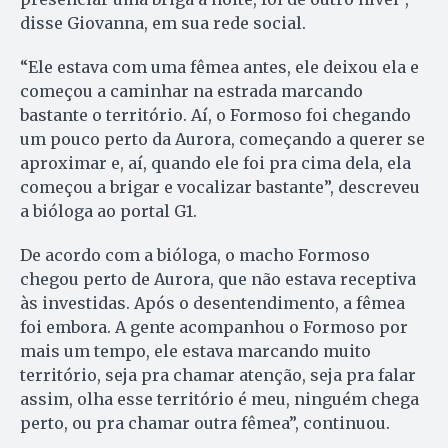
disse Giovanna, em sua rede social.
“Ele estava com uma fêmea antes, ele deixou ela e
começou a caminhar na estrada marcando
bastante o território. Aí, o Formoso foi chegando
um pouco perto da Aurora, começando a querer se
aproximar e, aí, quando ele foi pra cima dela, ela
começou a brigar e vocalizar bastante”, descreveu
a bióloga ao portal G1.
De acordo com a bióloga, o macho Formoso
chegou perto de Aurora, que não estava receptiva
às investidas. Após o desentendimento, a fêmea
foi embora. A gente acompanhou o Formoso por
mais um tempo, ele estava marcando muito
território, seja pra chamar atenção, seja pra falar
assim, olha esse território é meu, ninguém chega
perto, ou pra chamar outra fêmea”, continuou.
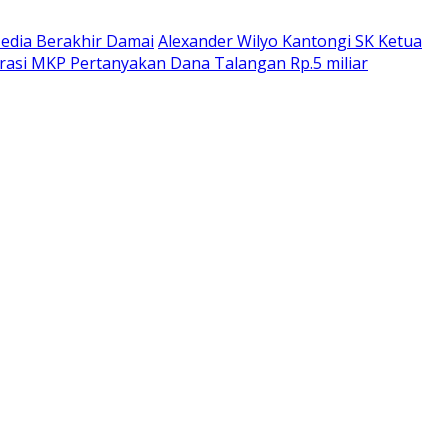
dia Berakhir Damai
Alexander Wilyo Kantongi SK Ketua
rasi MKP Pertanyakan Dana Talangan Rp.5 miliar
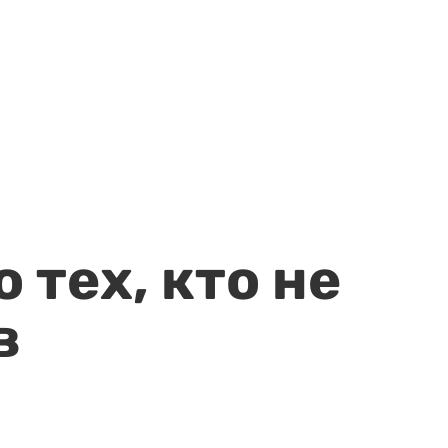
 тех, кто не
в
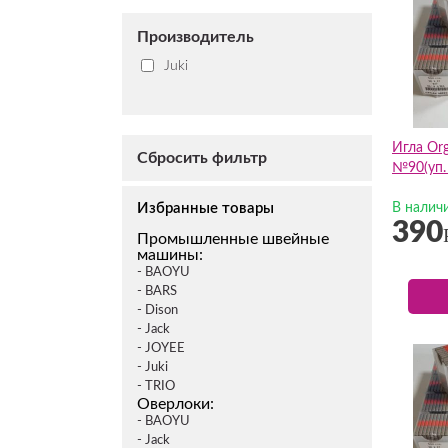
Производитель
Juki
Игла Or
Сбросить фильтр
№90(уп. 
Избранные товары
В налич
390
Промышленные швейные
машины:
- BAOYU
- BARS
- Dison
- Jack
- JOYEE
- Juki
- TRIO
Оверлоки:
- BAOYU
- Jack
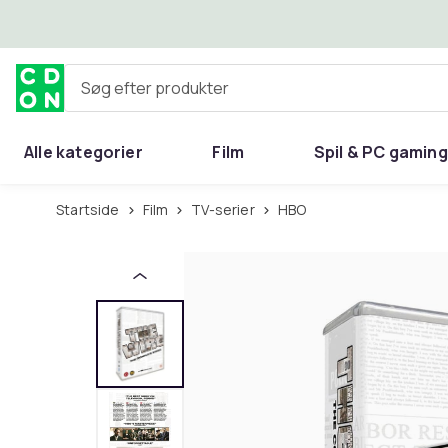
Spring til hovedindhold
Søg efter produkter
Alle kategorier
Film
Spil & PC gaming
Hjem & have
Startside
Film
TV-serier
HBO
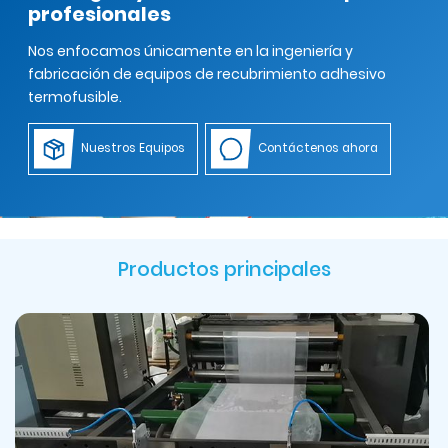
profesionales
Nos enfocamos únicamente en la ingeniería y
fabricación de equipos de recubrimiento adhesivo
termofusible.
Nuestros Equipos
Contáctenos ahora
Productos principales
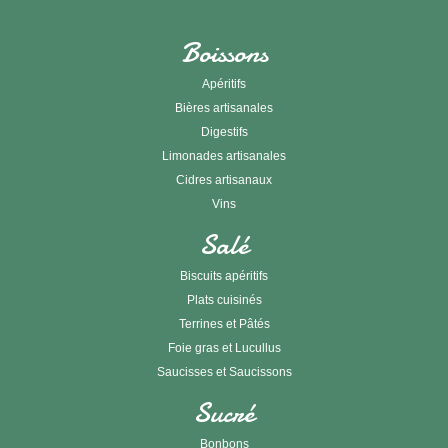
Boissons
Apéritifs
Bières artisanales
Digestifs
Limonades artisanales
Cidres artisanaux
Vins
Salé
Biscuits apéritifs
Plats cuisinés
Terrines et Pâtés
Foie gras et Lucullus
Saucisses et Saucissons
Sucré
Bonbons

What to produce: In the material above, please find every line that includes the word "estava" and copy it.

Completed task:
“Ele estava com uma fêmea antes, ele deixou ela e
chegou perto de Aurora, que não estava receptiva
mais um tempo, ele estava marcando muito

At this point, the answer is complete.